§ What is expected:
Show, copied in full, each line of the records below that contains the word "metros".

§ The data:
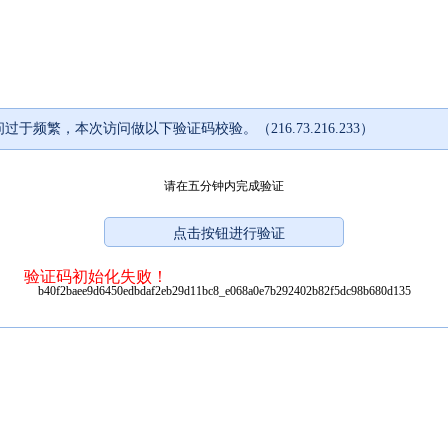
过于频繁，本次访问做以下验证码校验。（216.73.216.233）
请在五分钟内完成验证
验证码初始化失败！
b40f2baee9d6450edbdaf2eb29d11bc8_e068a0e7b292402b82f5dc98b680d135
* * *
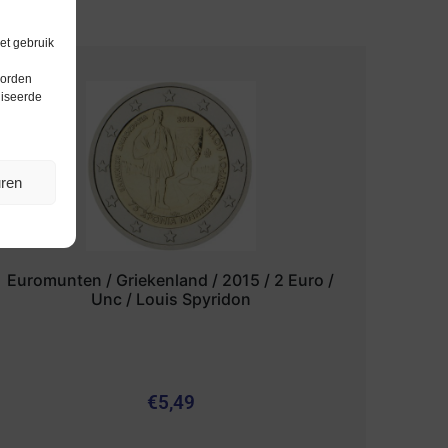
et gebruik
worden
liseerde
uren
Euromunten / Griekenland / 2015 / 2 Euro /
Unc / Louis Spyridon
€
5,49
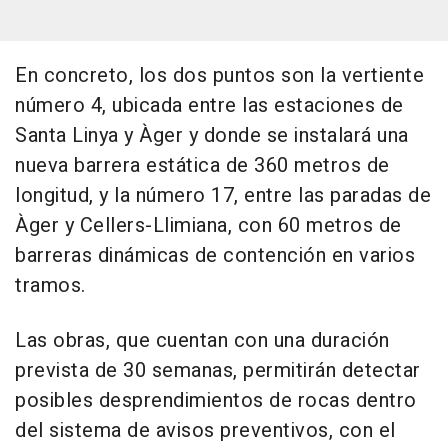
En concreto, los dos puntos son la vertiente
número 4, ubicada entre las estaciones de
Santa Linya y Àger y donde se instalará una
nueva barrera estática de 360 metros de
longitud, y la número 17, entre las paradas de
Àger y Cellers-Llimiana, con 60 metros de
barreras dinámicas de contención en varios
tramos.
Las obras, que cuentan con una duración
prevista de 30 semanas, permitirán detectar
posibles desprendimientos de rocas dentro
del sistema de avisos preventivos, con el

§ Expected answer:
nueva barrera estática de 360 metros de
Àger y Cellers-Llimiana, con 60 metros de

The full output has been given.